Hi Greg,

Yes, playing back one of the 1/4 speed tapes back at normal speed should work OK (I'll leave it to you to figure out the amount of pitch correction to be applied). Tone detection is another matter. I've spent about 8 years doing that kind of weird specialized work. It can be a hard nut - if you're trying to make it automated - depending on the quality of the source audio and index tones. On the big automated system I referred to earlier tone detection was done in realtime. This last year I wrote an application called Tone Detective (as a work for hire). That software is designed to work with pretty good quality audio and index tones which stick pretty closely to a published specification. It's being used by one of the libraries as a post-production tool to automatically detect index tones in audio that has already been digitized. Here's link to more information on Tone Detective at the KD web site:

http://www.kafkasdaytime.com/tonedetective/

There's some more or less good news on the katieplayer development front which I will post in the katieblog before long. As you know, katieplayer is self-funded by me and proceeds from my other development work. I believe I now have enough put aside to push through the last development steps to complete katieplayer Cocoa. That is, I have enough to commit the time and pay contributing programmers who have been involved in the project from the beginning. I'm going to host a few "programming retreats" which will put us (few) in a room together for a few days at a time and really bang out the last work. I think that more aggressive approach will bring us to beta testing and release dates much more quickly and probably more inexpensively over the long run. I don't have dates yet but things are looking much better now than they were, say, 2 months ago. Obviously, I'm also comfortable discussing this stuff publicly since I'm posting to the list so please feel free to share this information.

Joe

On Dec 28, 2006, at 10:52 AM, Greg Kearney wrote:

Joe;

Let's say I use one of the NLS players playing back at normal tape speed a NLS book which was recoded at 1/4 speed. Would that work? Also would it be possible to detect the tone indexes on the NLS tapes such that the recording could be broken down into seperate recoding? I'm trying to devise a method of converting NLS books into Daisy recordings.

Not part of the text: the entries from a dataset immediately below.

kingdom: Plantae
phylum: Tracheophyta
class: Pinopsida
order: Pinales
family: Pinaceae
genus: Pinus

By the way I have been pushing Daisy playback hard at Apple. I've had a few meeting with the documentation people there about it. Any word on when I can try out your latest work? I'm beta testing 10.5 as well as the new NLS Daisy books now.

Greg
On Dec 28, 2006, at 08:43 , Kafka's Daytime wrote:

Hi Greg,

I built a system for one of the libraries that did/does automated conversion of taped audiobooks to digital. To speed the process significantly, we custom-modified tape machines to play at higher speeds and then pitch-shifted the digitally recorded audio to return to normal speed. I don't recall what the threshold was, but you have to find a happy balance between speed going in (and resulting bandwidth loss) and artifacts resulting from pitch- shifting (i.e. if you go in too fast your audio will get mangled in a too-dramatic pitch shift and bandwidth loss will be too great).

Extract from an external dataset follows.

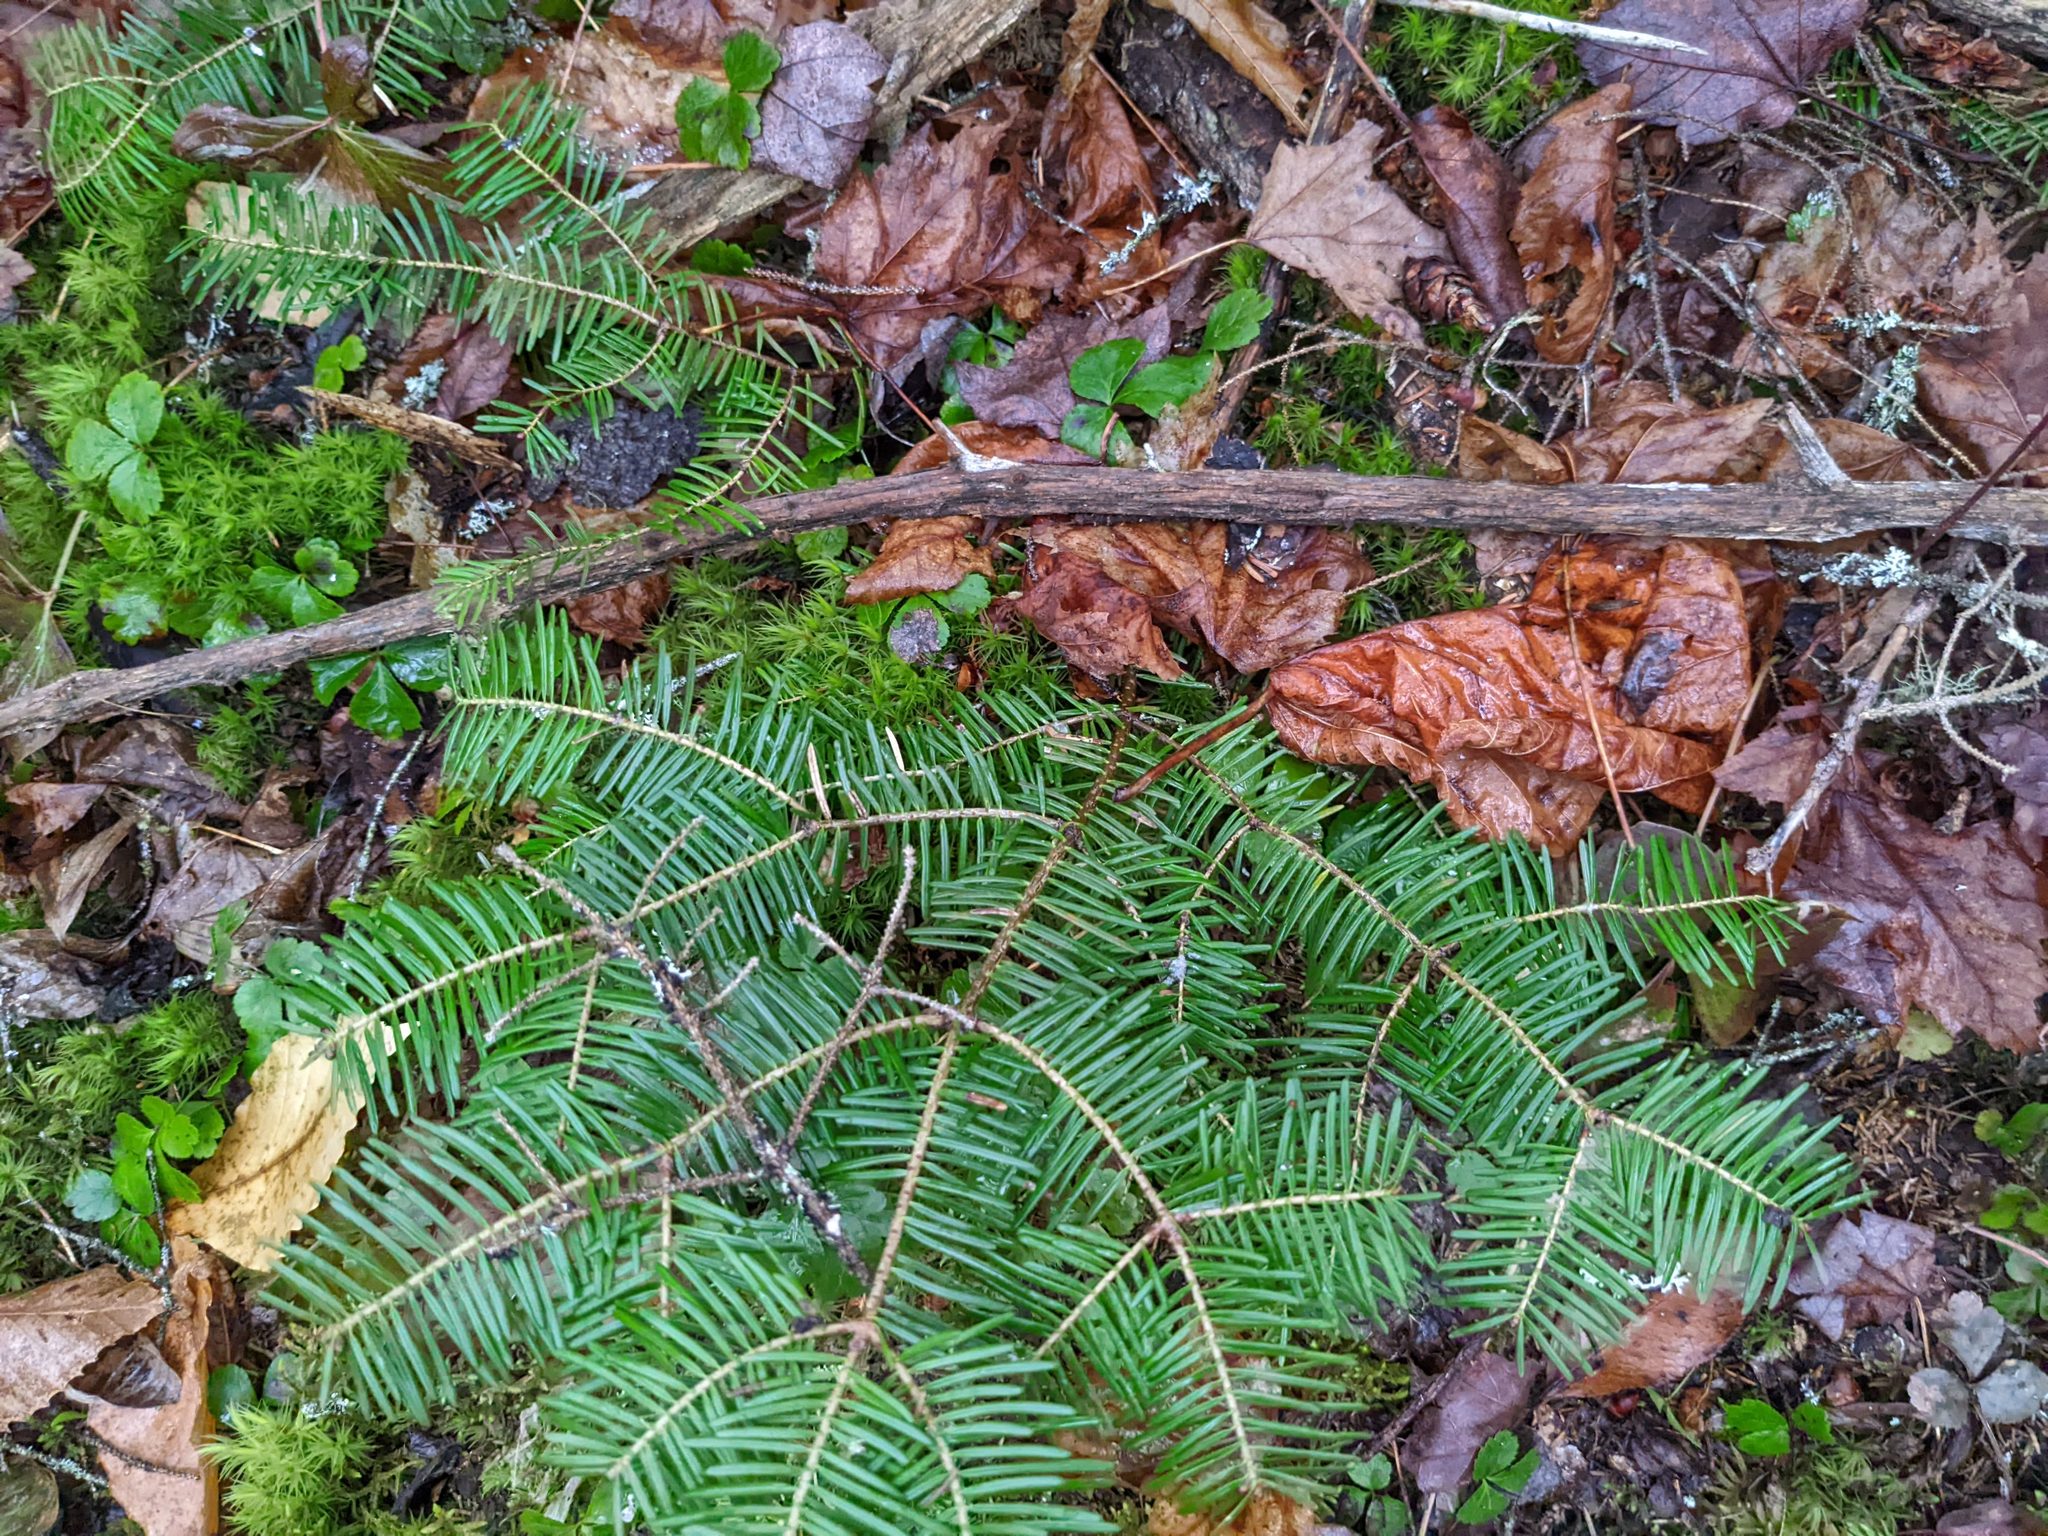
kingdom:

For a home version, you might be able to use one of the Marantz tape players (or Narrator model or similar) to play taped audio in at higher speed - into Audalyze, for instance - and then apply pitch shift to slow audio down.

Ripping at Fast Forward speed will not work as all of the audio's frequency information gets mangled when played at Fast Forward and the Fast Forward speeds will generally be too fast i.e. the factor of pitch shift required and bandwidth lost will be too great.

There is more information in the patent abstract if you care to search USPTO.gov for patent number 6,710,955.

Hope that helps,

Joe

On Dec 28, 2006, at 9:42 AM, Greg Kearney wrote:

While we're on this topic I would like to know if there is a way to rip tapes at fast forward speed and then slow them dow to normal speed in the computer. This would speed up the process of ripping taped books as you would not have to play them into the sound recoding software at the normal speed.

Greg Kearney
On Dec 27, 2006, at 22:19 , louie wrote:

Also you can rip NLS tapes using sound studio.

On Dec 27, 2006, at 9:03 PM, Cheryl Homiak wrote:

Our local libraries here in Madison have a lot more on cassette than on cd as far as books and quite a few of them are abridged, which I hate. but for books which are available this certainly works and in fact, with a line-in setup and audio hijack pro it isn't really difficult to make files of cassettes either.


--
Cheryl

"Where your treasure is, there will your heart be also."